— QUOTED PASSAGE —
TL;DR.
rdc repo diffshows the file-level difference between two forked repositories ingit status --shortgrammar (A/M/D/R), and it never decrypts either one.
- It compares the two LUKS image files at the block level with the FIEMAP ioctl, which reads extent-map metadata only. No key is loaded, no plaintext is read.
- aes-xts is length-preserving and encrypts each 512-byte sector independently, so a changed plaintext sector is a changed ciphertext sector at the same offset (shifted by the 16 MiB LUKS data offset). Subtract the offset, map device ranges to file names through the ext4 extent map, and you have a file list.
- Cost tracks the number of changed blocks, not repository size. A 1 GB fork and a 100 GB fork diff in the same milliseconds, because the compare is metadata-only.
So, a fork in Rediacc is cp --reflink=always of a repo’s LUKS image. Instant, and it does not care about size. A 100 GB repo forks as fast as a 1 GB repo. I know that sounds like marketing, but it is just how reflinks work: btrfs copies the extent map and shares the blocks underneath. We lean on this hard. Forks are the test sandbox, the throwaway branch, the staging copy you trash when you are done.
What we did not have was a cheap answer to the obvious next question: what did this fork actually change. The naive route: mount the fork, unlock the LUKS container, walk the inner ext4, hash every file against the parent. That scales with repo size in both reads and decryption. It needs the keys live on the diff path. And it throws away the one thing the storage layer already knows for free: which blocks diverged. rdc repo diff takes the other route. It scales with changed blocks. It loads no key. It gets its file list by diffing the two encrypted images.
The stack you are diffing
Let me be precise about what “two repositories” means on disk. The whole trick depends on it. Bottom up: an SSD, the host storage, a btrfs pool. On top of that, one LUKS2 image file per repo. Unlock it and you get a dm-crypt device. Inside that lives the ext4 filesystem the containers use. One repo is one file on the btrfs pool.
A fork is a reflink of that file. Right after the fork, the two image files are byte-identical. They share every physical block. The parent and the fork are not two copies of the data. They are two extent maps pointing at the same blocks. When you write inside the fork, the storage layer allocates a fresh block for the changed region. Only that fork’s extent map gets rewritten. The parent’s blocks stay untouched.
So “diff two repositories” reduces to “diff two files that share most of their extents.” The kernel can already answer that. Nobody needs to read a single byte of either file.

— WHAT THE TASK REQUIRES —
Rewrite the passage on rdc repo diff from "- It compares" to "plaintext is read.", swapping "block level" for "extent level". You can skip the listing; nothing here uses it.

— COLLECTED MATERIAL —
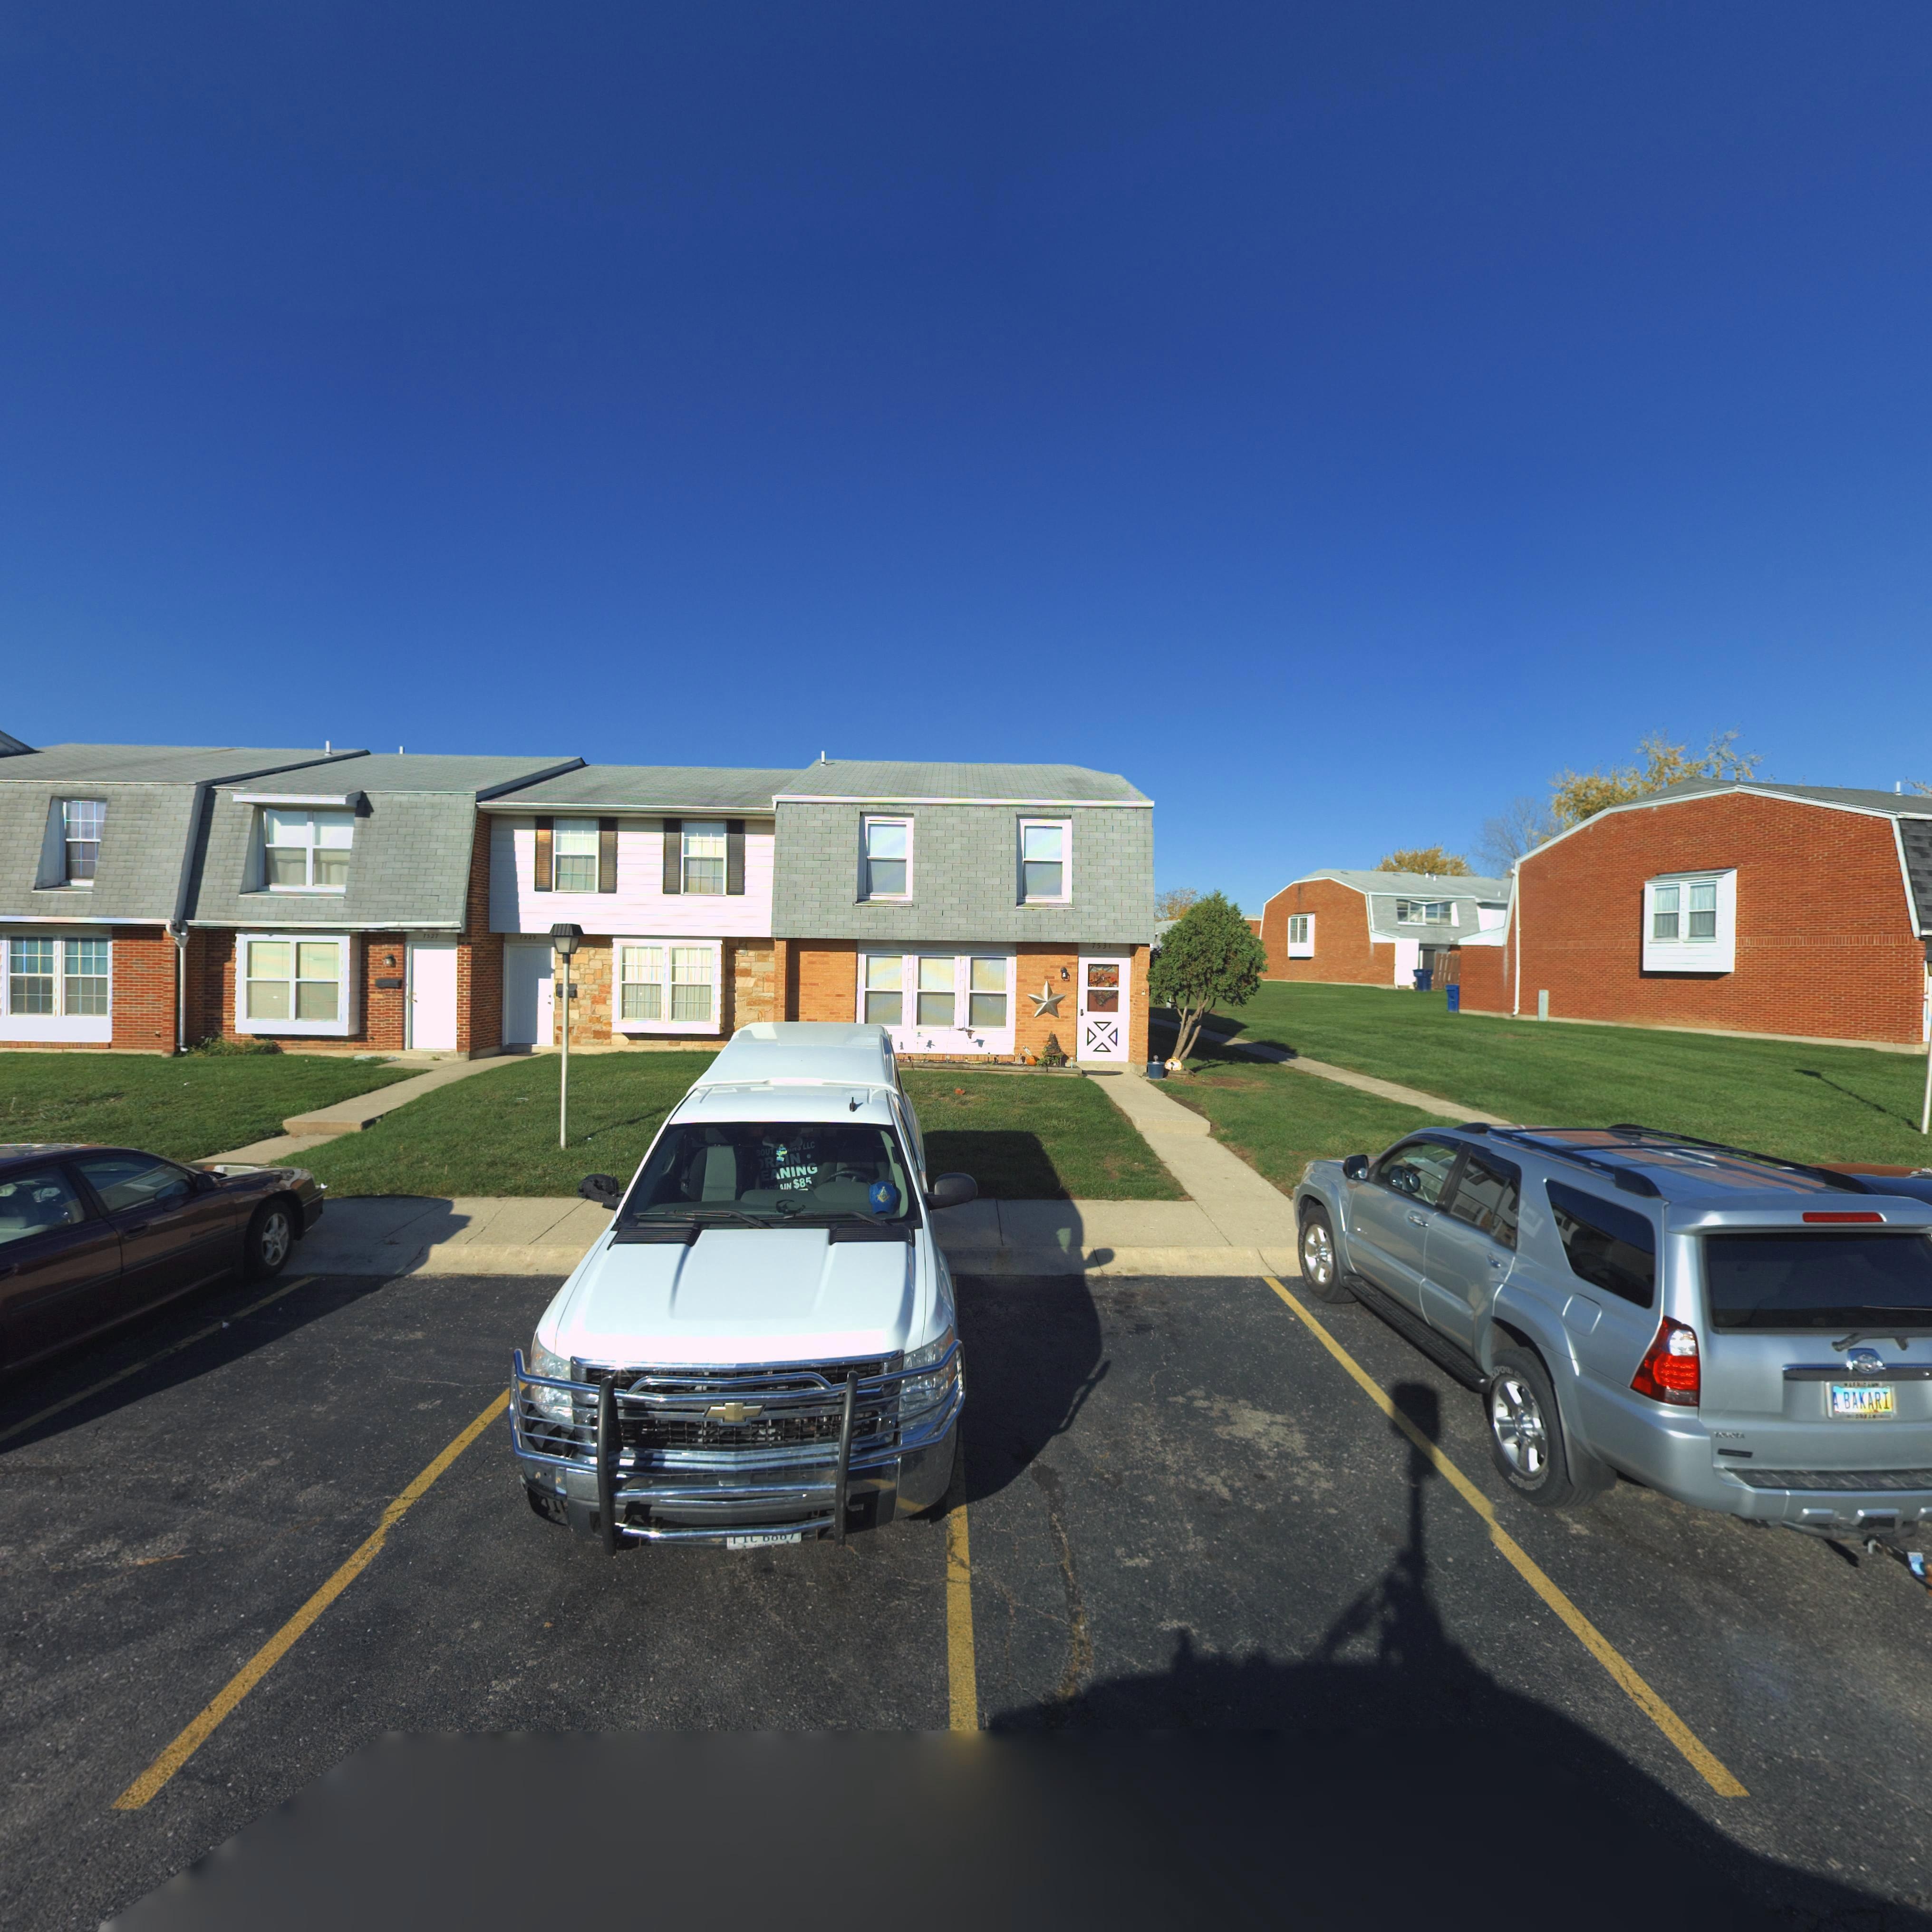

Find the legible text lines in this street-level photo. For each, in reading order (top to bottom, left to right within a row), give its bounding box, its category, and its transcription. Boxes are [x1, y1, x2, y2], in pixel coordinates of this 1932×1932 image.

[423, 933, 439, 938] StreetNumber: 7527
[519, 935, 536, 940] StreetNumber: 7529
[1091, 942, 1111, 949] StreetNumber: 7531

— RESULT —
- It compares the two LUKS image files at the extent level with the FIEMAP ioctl, which reads extent-map metadata only. No key is loaded, no plaintext is read.